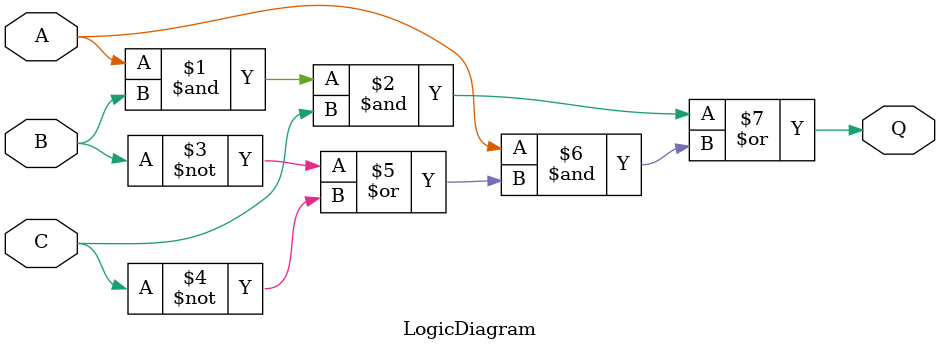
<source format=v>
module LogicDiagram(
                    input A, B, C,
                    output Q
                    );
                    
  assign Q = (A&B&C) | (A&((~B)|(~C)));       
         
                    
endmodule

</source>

===============

**DIRECTIVE**
A word-for-word repetition of the data above, without pictures, is the expected answer.

**SOLUTION TO THIS TASK**
<source format=v>
module LogicDiagram(
                    input A, B, C,
                    output Q
                    );
                    
  assign Q = (A&B&C) | (A&((~B)|(~C)));       
         
                    
endmodule

</source>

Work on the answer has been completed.